One of the country's most forward-looking and admired artists, Wu Guanzhong's sad departure on June 25th of this year has triggered a retrospective look into his artistic vision and achievements.
On June 25th, Wu Guanzhong, at the age of 91, bid his last farewell.
A memorial booth is set up just outside the National Art Museum of China, where Wu attended his donation exhibition just a year before his death.
This is the style Wu has been much extolled for. The seemingly casual lines and color blotches are executed with careful composition and withstand timeless scrutiny.
It was with these tools -- the brushes, a palette and pigments -- that Wu boldly crossed the boundaries between oil and ink wash painting. The naturalism of the early landscape gave way in the 1980s to graphic, nearly abstract works that incorporated swirling lines and bursts of bright colors.
In the eyes of Zhao Jiancheng, from China Arts Research Institute, this is the very style that made Wu a pioneer in the trade.
Zhao Jiancheng, Director of China Arts Research Institute, said, "Wu's painting is an impact for Chinese fine arts in every possible way. His thinking is forward and not refined in a traditional sense. He's a pioneer, a top level person in the history of Chinese fine arts."
Harmonizing Chinese aesthetic conception with oil paintings led Wu to be expelled from the Central Academy of Fine Arts, which maintained the Soviet-inspired social realism.
This unrelenting soldier sees artistic innovation as his responsibility and individuality as the soul of a vigorous artistic career.
In a CCTV interview in 2003, Wu talked about his insistence and dedication to art.
Wu Guanzhong, Painter, said, "I usually start painting right after breakfast. I don't eat, drink or even go to the toilet during the whole day... just paint. In the world of art, I forget all the physical necessities."
While forging his own artistic temperament, Wu is also calling out to society, stressing that art's spirituality and aesthetics must be higher than techniques.
In spirit, this fearless fighter admires the number one subject of his own painting. "Wild Grass", which places the head of Chinese writer and critic Lu Xun amid grey and black concrete, is one of Wu's best known pieces.
Wu Guanzhong, Painter, said, "I've been telling the truth my whole life. I'm now in my last years in the world, so I have to follow my heart and pour it out. I think I can die in peace if I keep saying the truth."

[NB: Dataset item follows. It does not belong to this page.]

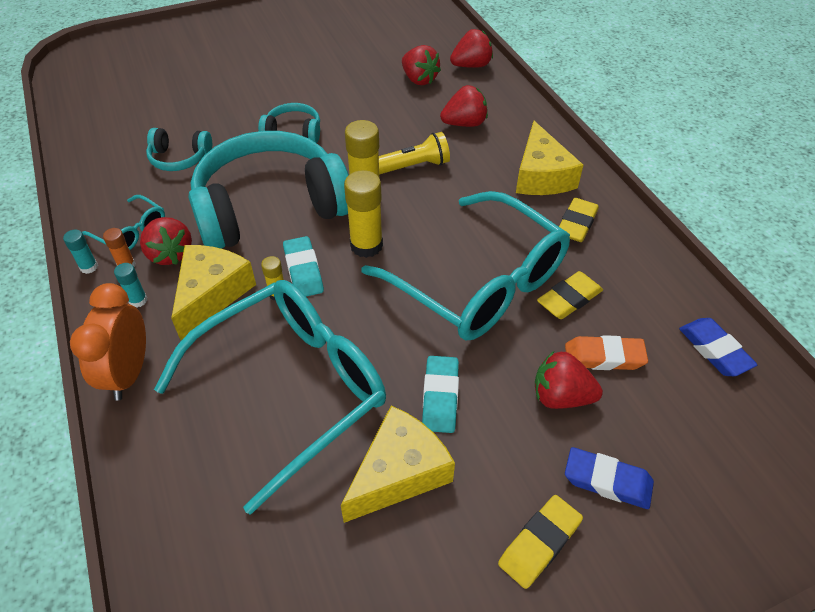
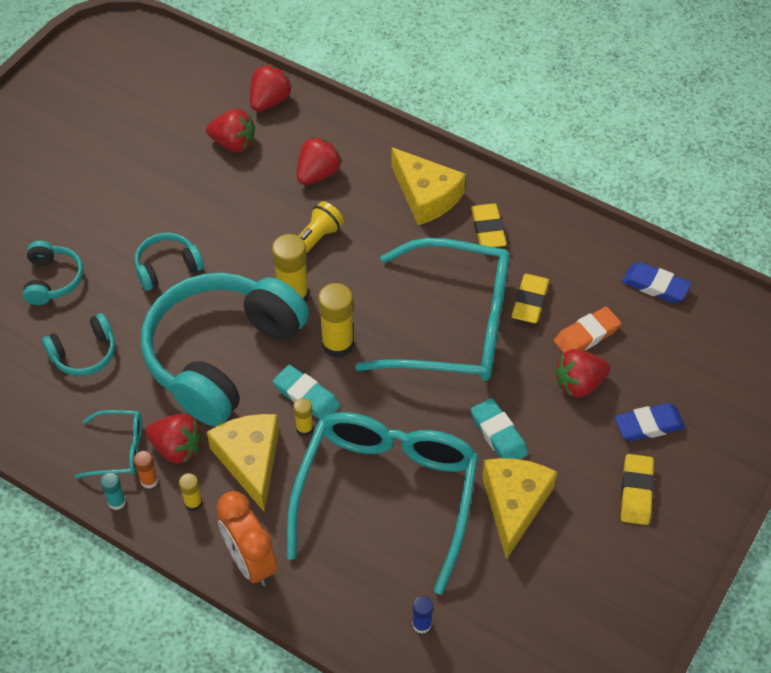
camera: 35 degrees left, 5 degrees up
turquoise glue stick [114,263,147,308] -> yellow glue stick [179,473,203,511]
none -> turquoise headphones [23,241,83,305]
none -> blue glue stick [412,596,433,634]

The exhibition has been drawing crowds since opening.
Visitor, said, "I find his paintings close to life. The subject matter is realistic and not based on fantasies. "
Visitor, said, "Wu Guanzhong has blended Chinese and Western painting technique into his works, which helps them cater to modern tastes."
Fan Di'An, Director of National Art Museum of China, said, "In oils and watercolors, Wu Guanzhong has displayed a mastery of contemporary times and art, an integration of his own emotions toward life and artistic exploration."
The sixty two pieces on display come from museum's own collection. The exhibition also includes a selection of archives to provide a comprehensive view of the leading Chinese painter, art educator, and essayist whose paintings represent the changing face of Chinese art for most of the 20th century.